# [Письменное задание]
Продолжите отрывок о театральной постановке Диккенса со следующей фразы после слов «Таков тон, такова музыка спектакля».

Маркс и Энгельс, как известно, очень ценили Диккенса и всю школу английских реалистов, называли ее «блестящей». Маркс считал, что ее наглядные и красноречивые описания разоблачили миру больше политических и социальных истин, чем это сделали все политики, публицисты и моралисты. Маркс даже цитирует Диккенса в первом томе «Капитала». Вот об этом-то содержании Диккенса театр забыл. Просмотрел. Никаких «политических и социальных истин» в Диккенсе не нашел. И взял его бездумно, как шутку, как патриархальную картинку «доброй старой Англии», где жилось весело и уютно, где всякий от председателя Пиквикского клуба до романтического бродяги и пройдохи-слуги могли заработать свою копейку. Суд, тюрьма, закон, — все это здесь безобидно, все это не мешает счастью и любви, коими 170 увенчивается пьеса. Таков тон, такова музыка спектакля.

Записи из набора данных
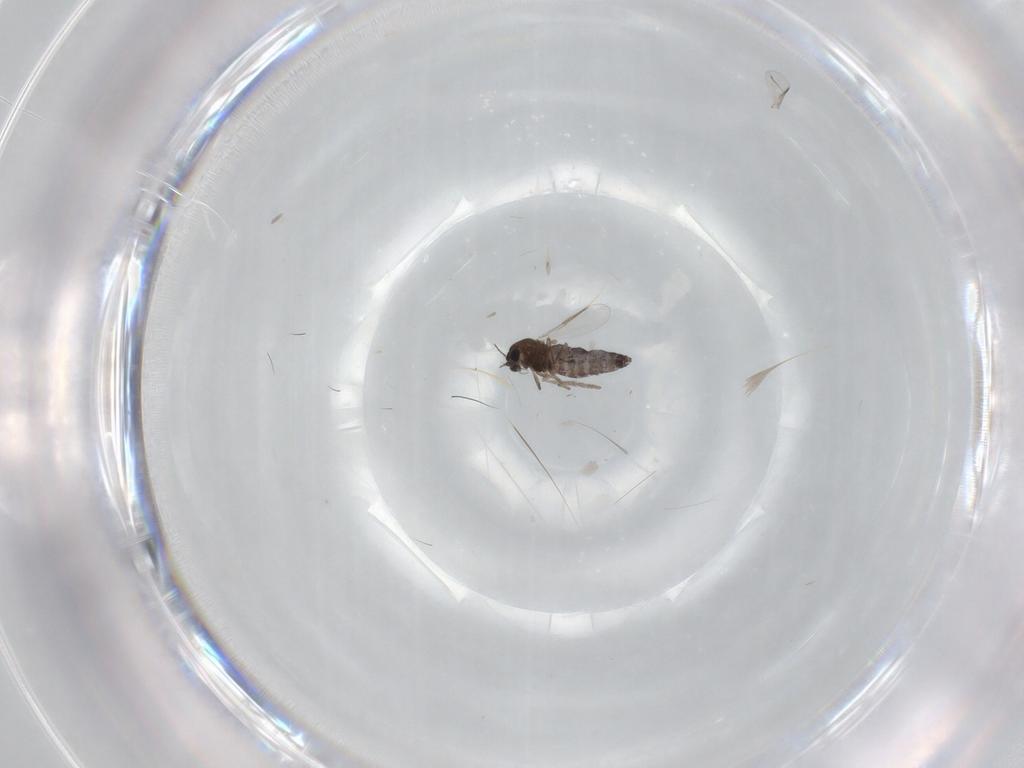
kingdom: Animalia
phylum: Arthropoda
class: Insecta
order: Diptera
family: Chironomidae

==

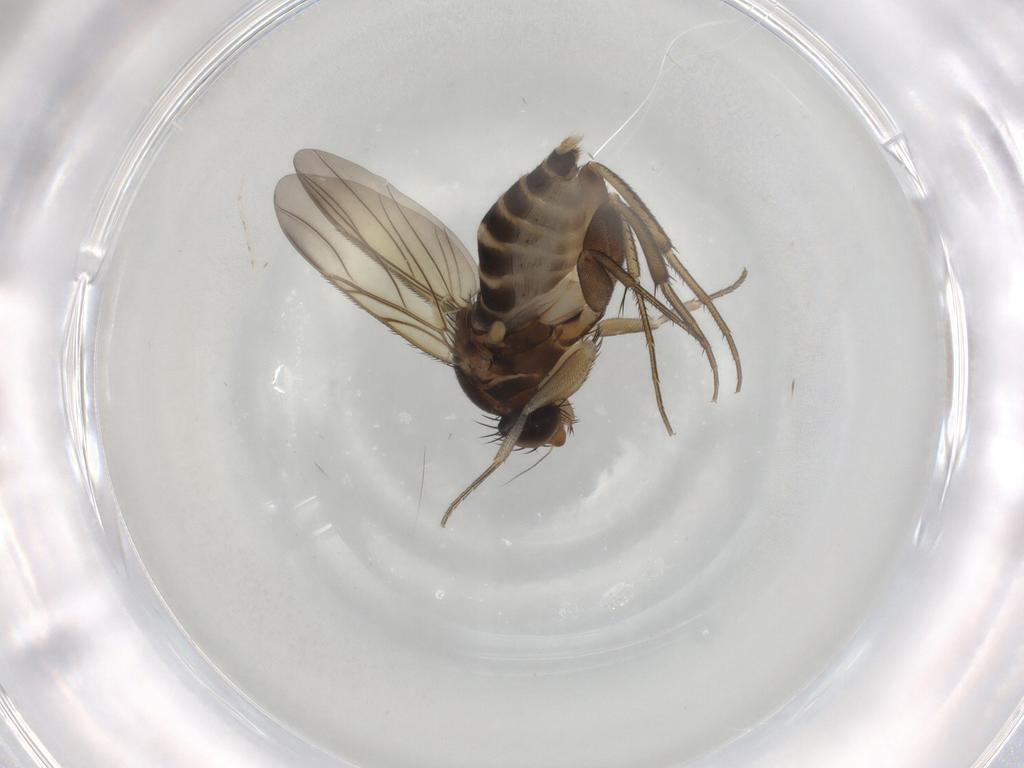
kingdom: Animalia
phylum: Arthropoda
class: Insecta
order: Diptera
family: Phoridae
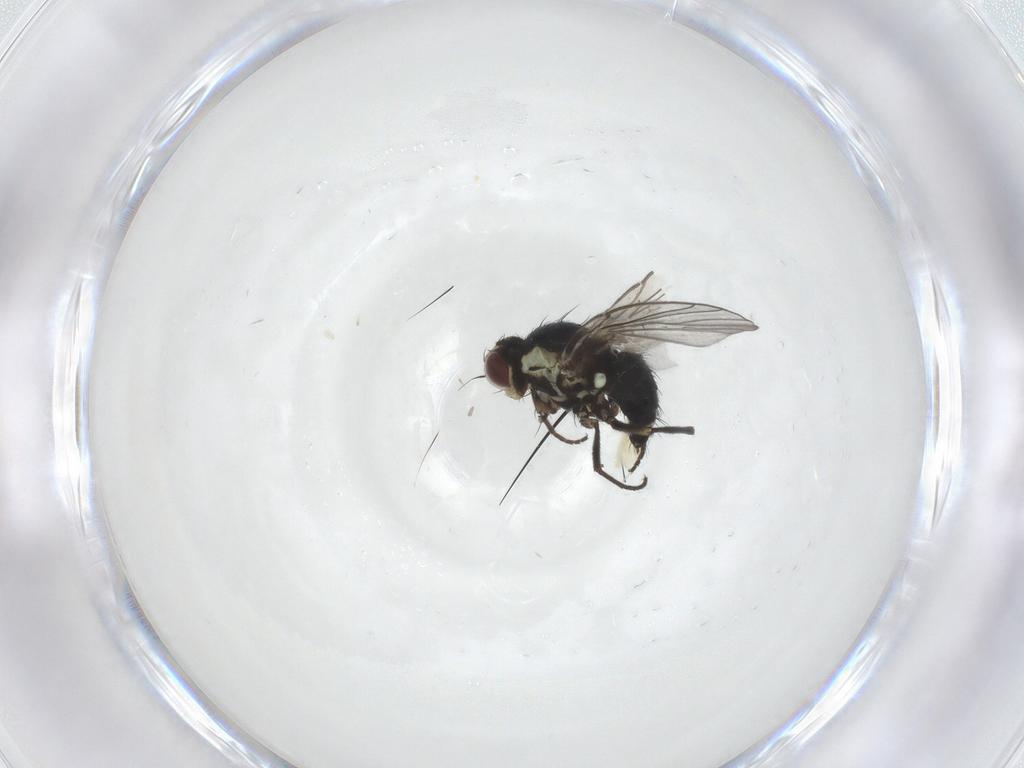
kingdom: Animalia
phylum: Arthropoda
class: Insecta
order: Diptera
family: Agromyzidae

---

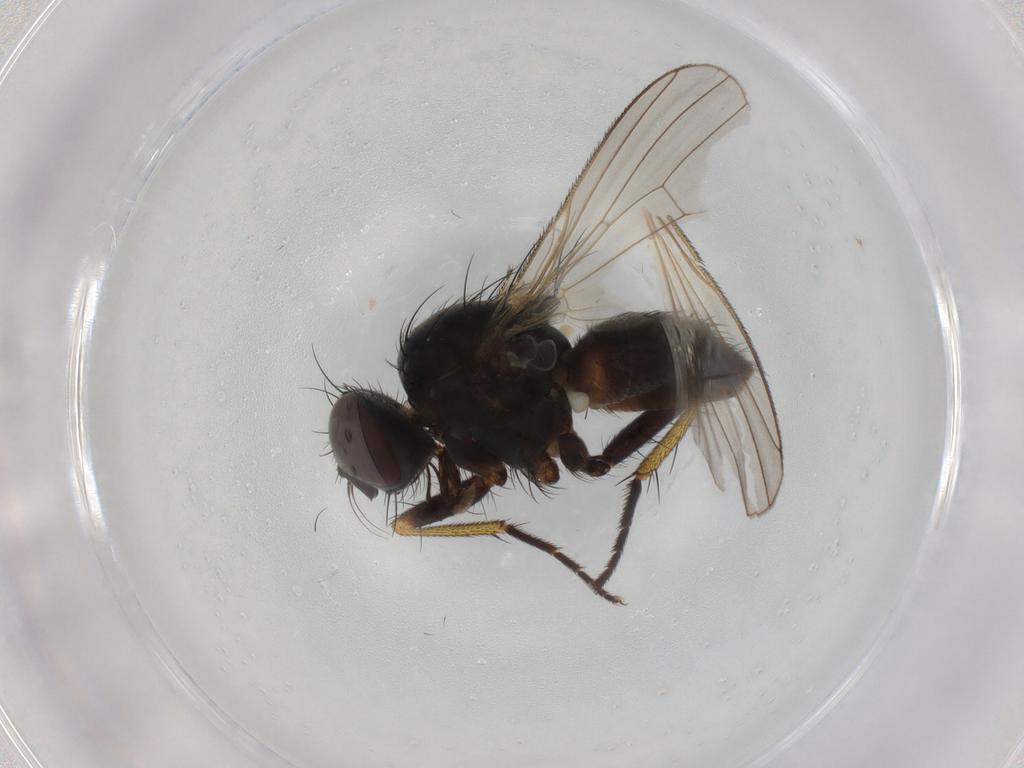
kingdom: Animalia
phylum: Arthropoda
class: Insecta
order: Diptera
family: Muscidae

# [Решённое упражнение]
Выхолощенный в своем социально-идейном содержании, «Пиквикский клуб» превратился в добродушнейший и порядком слащавый водевиль. И зритель, вначале было заинтересованный, уходит после спектакля больше дозволенного пустым. Никаких эмоций, несмотря на всю «роскошь наряда», спектакль в нем не будит. И невольно встает роковое — к чему? К чему вся эта большая и театрально во многом интересная работа? Только к тому, чтобы облачить Диккенса в водевильно-бытовой халат.
Отсюда и все качества. Такой выхолощенный Диккенс, Диккенс, лишенный остроты его настоящих красок, Диккенс, притуплённый в своем сатирическом ударе, не дает и актеру нужного размаха и красок. И только две роли оказались на такой высоте. Это — Джингль — в исполнении Массальского и Иов Троттер у Блинникова. Остальное добросовестно.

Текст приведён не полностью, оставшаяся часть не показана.